▸ **Excerpt provided**:
++++++++

Text of the 2017 Convocation Welcome by Bates College Student Government President Walter Washington ’19 delivered on Sept. 4:

Good morning, and welcome to the 2018-2019 academic year. Greetings to all, faculty, staff, returning students, and most importantly, to the Class of 2022. Congratulations. You’re all officially Bobcats.

Three years ago, I sat in the very seats you all are sitting in right now, captivated by feelings of excitement, anxiousness, and definitely a lot of fear. The most vivid memory I have about my Convocation three years ago — and some of the faculty may remember this — was that much like today, it was one of the hottest days I’ve ever experienced in the state of Maine.

But truly what was running through my mind was how in the world I was supposed to navigate these next four years: manage to play football, make friends, sleep, and find time to get involved. I’ll be honest, I had no idea how.

What became apparent to me was that not knowing was okay, and that it would take time to adjust. It won’t take long, but you’ll get acclimated to the classes, to the long readings, to the professors and their different policies on laptops in the classroom, and to the jungle that is 6 p.m. Commons.

Quite unexpectedly, while you’re acclimating yourself to each of those things, you will also discover that you’re acclimating yourself to the person that you’re becoming. Three years ago, I was simply a college student, but over time, the idea behind becoming someone who can effectuate change began to overtake the simplicity of just being a college student.

Today, I stand before you with the firm belief that your journey through these next four years is going to do the same. I believe that you are about to embark on an adventure that is going to make you an agent for change no matter your field of study.

++++++++

▸ **Provided records**:
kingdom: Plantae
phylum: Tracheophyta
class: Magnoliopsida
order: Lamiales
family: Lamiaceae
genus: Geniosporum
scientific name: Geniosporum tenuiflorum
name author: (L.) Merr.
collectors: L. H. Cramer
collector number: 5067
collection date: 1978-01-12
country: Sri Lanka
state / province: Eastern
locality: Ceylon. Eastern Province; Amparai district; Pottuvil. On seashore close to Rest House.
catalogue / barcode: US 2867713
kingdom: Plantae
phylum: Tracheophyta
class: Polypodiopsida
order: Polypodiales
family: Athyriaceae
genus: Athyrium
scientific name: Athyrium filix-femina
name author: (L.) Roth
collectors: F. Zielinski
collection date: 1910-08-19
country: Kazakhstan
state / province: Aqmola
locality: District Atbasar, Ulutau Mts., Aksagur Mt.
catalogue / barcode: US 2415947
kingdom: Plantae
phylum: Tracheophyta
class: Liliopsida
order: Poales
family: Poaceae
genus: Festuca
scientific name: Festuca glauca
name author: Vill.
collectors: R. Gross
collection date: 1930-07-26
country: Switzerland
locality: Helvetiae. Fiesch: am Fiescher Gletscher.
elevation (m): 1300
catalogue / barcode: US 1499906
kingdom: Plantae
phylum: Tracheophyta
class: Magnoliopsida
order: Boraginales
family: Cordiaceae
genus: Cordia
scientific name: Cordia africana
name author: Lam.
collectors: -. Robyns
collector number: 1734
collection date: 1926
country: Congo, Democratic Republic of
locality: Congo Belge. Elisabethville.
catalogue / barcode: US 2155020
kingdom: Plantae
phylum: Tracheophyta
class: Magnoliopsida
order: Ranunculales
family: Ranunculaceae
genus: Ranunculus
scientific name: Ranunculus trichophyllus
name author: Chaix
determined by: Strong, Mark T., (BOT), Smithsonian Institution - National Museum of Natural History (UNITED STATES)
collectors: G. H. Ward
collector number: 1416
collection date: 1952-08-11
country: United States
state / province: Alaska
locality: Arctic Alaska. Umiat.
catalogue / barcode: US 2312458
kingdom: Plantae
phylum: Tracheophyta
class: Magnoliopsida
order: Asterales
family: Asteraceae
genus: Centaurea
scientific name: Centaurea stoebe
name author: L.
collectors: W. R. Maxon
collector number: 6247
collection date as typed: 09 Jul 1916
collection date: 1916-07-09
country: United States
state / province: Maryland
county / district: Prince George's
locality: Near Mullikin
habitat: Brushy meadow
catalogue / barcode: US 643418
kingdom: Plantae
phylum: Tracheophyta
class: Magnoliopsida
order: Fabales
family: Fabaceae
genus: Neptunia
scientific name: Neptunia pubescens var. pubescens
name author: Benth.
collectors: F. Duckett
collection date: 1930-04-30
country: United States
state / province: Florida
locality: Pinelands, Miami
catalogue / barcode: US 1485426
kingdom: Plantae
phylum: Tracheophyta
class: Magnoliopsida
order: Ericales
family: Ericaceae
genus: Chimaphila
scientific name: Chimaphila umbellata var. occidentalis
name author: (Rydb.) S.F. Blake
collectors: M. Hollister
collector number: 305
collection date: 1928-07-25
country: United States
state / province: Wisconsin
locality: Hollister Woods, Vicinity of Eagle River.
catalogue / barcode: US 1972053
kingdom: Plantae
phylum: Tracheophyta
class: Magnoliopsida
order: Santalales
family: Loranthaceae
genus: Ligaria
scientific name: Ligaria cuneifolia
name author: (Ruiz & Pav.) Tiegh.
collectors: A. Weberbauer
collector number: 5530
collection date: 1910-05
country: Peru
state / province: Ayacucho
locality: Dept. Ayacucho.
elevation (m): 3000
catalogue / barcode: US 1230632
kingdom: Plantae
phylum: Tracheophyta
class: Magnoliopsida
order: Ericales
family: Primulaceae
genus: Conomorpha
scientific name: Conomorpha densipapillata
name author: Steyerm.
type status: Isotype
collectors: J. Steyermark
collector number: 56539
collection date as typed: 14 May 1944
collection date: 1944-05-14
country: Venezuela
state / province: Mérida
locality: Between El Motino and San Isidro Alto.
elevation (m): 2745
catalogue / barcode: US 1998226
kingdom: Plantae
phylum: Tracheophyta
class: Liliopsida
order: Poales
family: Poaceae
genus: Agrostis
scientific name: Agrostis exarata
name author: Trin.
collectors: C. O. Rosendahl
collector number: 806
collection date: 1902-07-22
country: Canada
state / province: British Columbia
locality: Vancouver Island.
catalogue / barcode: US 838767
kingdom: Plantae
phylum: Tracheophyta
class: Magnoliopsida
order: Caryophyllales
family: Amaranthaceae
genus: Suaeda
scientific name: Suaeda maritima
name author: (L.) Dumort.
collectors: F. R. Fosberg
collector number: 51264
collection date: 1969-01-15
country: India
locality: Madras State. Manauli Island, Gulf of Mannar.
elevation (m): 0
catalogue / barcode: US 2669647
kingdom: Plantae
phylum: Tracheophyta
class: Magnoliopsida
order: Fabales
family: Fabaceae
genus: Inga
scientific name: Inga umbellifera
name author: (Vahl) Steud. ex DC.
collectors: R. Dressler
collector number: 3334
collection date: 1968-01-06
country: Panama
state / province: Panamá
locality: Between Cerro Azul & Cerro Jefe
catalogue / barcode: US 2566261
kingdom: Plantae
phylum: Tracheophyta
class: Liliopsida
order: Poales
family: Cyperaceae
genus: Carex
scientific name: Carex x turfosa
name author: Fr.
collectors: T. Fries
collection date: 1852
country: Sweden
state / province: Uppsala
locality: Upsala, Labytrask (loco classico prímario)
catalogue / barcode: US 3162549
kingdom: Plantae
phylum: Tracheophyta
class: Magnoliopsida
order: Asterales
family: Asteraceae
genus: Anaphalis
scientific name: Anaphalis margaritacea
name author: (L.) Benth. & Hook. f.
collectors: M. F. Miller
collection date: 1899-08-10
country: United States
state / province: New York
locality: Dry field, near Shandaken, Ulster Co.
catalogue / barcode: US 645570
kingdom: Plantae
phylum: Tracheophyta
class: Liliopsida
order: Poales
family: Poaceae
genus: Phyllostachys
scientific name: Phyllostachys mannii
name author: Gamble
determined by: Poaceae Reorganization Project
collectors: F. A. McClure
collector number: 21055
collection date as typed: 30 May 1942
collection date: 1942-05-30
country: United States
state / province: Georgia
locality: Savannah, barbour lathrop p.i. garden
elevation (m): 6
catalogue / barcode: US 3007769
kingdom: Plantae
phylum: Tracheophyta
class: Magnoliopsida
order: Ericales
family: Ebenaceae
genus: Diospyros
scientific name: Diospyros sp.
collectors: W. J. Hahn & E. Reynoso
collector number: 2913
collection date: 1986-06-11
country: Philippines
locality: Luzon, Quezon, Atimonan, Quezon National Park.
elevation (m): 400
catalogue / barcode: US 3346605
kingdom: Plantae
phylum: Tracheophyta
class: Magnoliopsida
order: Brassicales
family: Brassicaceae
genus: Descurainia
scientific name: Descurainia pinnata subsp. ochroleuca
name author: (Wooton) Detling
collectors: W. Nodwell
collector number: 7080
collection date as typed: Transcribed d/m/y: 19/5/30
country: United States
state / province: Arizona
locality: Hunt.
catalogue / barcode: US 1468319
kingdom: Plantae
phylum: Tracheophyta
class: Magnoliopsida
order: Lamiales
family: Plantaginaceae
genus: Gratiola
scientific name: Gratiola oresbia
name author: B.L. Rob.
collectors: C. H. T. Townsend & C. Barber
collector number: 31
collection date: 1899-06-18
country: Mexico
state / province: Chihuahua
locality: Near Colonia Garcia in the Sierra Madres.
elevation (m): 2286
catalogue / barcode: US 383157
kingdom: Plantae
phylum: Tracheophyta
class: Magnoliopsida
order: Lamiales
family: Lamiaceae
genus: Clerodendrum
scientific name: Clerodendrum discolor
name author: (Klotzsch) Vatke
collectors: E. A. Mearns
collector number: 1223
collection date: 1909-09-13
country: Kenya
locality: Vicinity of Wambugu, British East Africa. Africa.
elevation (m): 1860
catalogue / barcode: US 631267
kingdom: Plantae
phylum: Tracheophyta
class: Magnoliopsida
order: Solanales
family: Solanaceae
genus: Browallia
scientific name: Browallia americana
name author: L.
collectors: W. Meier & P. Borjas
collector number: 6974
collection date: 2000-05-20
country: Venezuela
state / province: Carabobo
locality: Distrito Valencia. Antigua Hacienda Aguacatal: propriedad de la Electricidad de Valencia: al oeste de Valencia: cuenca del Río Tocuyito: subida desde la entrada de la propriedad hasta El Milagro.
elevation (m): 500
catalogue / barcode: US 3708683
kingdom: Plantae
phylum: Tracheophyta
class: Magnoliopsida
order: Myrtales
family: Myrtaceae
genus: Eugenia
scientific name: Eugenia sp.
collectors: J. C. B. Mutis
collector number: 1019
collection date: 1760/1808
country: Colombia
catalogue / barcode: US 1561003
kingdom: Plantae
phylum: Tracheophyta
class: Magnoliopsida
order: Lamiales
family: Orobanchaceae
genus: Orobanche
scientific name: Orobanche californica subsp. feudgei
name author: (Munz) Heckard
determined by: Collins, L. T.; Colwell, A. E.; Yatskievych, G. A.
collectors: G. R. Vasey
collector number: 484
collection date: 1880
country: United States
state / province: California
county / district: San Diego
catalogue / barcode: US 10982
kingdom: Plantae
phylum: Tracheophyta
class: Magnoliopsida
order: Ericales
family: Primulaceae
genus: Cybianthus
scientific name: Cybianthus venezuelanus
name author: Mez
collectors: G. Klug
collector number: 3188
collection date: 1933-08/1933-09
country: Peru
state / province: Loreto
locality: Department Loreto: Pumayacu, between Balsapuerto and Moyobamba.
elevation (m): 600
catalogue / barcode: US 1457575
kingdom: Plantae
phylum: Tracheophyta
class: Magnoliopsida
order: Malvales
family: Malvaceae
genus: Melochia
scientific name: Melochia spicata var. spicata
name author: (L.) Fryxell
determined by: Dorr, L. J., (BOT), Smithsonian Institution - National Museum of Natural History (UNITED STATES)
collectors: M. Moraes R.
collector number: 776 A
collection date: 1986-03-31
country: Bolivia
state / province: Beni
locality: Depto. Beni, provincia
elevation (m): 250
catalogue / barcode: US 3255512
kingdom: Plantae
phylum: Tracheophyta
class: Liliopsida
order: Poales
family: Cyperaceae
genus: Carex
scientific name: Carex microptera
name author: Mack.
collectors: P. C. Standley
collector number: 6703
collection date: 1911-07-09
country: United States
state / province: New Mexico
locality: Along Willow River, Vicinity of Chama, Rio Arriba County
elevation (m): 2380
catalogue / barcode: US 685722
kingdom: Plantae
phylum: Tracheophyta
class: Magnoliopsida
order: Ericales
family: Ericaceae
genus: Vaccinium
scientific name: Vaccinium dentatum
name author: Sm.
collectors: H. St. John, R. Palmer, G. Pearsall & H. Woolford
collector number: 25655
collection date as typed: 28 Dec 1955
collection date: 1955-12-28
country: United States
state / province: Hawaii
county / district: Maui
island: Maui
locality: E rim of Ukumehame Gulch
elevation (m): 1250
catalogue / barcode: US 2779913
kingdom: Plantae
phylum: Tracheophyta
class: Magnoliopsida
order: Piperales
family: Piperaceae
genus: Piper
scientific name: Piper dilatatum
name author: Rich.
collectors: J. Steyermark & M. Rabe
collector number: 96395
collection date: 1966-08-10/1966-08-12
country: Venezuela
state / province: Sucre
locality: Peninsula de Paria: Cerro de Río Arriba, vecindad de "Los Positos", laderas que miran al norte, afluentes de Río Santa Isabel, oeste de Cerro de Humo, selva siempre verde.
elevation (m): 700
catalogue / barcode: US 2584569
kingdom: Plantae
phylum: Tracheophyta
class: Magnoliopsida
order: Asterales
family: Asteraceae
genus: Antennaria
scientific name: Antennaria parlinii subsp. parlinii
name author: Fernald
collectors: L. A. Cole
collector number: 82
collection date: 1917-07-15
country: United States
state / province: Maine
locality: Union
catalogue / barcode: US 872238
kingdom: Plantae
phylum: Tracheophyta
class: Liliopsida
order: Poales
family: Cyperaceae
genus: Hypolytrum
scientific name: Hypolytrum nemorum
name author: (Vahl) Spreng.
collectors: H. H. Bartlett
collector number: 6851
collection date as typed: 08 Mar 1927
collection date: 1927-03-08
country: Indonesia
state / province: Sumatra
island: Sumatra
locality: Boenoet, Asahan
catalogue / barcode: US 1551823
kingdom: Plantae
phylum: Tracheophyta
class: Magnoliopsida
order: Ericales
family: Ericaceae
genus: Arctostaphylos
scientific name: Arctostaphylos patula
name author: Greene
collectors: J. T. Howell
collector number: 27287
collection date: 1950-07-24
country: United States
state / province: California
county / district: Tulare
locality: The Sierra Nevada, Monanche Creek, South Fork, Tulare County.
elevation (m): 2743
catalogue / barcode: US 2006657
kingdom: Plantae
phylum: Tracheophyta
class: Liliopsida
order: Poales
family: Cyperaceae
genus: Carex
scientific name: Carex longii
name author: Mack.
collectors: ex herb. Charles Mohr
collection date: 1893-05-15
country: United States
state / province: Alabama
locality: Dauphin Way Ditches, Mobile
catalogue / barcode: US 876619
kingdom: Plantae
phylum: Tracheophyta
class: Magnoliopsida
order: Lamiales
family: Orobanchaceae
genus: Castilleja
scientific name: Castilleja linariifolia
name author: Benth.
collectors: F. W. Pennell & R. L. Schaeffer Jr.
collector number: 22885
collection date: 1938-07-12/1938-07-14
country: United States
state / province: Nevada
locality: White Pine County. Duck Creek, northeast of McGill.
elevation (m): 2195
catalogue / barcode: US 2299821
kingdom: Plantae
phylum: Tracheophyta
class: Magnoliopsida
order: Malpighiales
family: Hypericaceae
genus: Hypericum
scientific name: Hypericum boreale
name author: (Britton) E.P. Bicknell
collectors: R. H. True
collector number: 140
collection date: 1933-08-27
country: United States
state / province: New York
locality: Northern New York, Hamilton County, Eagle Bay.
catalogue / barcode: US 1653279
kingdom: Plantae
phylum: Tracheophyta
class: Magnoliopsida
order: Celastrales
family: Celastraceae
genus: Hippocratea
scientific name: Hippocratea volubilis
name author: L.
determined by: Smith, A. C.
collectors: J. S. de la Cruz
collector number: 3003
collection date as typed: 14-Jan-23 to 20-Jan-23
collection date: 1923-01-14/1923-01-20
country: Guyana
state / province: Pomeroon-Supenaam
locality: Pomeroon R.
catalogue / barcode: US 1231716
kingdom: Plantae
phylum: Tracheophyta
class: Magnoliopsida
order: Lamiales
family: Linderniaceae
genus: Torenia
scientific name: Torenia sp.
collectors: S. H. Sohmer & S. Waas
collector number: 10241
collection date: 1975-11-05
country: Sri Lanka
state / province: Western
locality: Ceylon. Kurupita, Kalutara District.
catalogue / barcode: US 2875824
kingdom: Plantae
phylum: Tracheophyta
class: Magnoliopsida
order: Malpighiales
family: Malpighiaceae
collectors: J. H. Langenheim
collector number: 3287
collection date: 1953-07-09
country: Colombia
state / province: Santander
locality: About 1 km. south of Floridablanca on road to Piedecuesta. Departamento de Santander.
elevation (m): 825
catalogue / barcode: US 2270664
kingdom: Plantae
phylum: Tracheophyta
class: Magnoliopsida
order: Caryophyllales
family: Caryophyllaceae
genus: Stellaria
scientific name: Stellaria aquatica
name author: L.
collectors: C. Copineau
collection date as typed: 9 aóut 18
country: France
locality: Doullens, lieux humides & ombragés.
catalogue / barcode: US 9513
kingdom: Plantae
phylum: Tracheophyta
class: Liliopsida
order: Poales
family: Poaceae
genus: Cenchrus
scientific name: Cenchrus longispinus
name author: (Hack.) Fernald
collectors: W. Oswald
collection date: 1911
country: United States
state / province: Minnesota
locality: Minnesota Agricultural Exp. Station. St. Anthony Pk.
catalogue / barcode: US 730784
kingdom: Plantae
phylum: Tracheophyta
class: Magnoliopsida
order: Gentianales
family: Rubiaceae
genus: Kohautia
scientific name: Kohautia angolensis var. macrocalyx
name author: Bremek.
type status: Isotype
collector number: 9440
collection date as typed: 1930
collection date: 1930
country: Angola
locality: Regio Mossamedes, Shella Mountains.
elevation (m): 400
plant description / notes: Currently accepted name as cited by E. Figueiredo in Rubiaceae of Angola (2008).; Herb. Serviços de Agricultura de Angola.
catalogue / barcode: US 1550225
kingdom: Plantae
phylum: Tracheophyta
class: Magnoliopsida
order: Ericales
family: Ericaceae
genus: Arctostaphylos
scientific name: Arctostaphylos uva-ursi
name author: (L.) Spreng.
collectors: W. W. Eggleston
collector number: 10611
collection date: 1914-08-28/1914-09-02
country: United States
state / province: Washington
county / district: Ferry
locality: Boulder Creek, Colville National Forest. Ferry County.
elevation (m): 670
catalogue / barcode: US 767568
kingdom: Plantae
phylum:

++++++++

▸ **Work required**: Repeat the convocation welcome word for word, between "Three years ago, I sat" and "state of Maine.", inclusive. The records are separate material, unrelated to the convocation welcome.

▸ **Written solution**:
Three years ago, I sat in the very seats you all are sitting in right now, captivated by feelings of excitement, anxiousness, and definitely a lot of fear. The most vivid memory I have about my Convocation three years ago — and some of the faculty may remember this — was that much like today, it was one of the hottest days I’ve ever experienced in the state of Maine.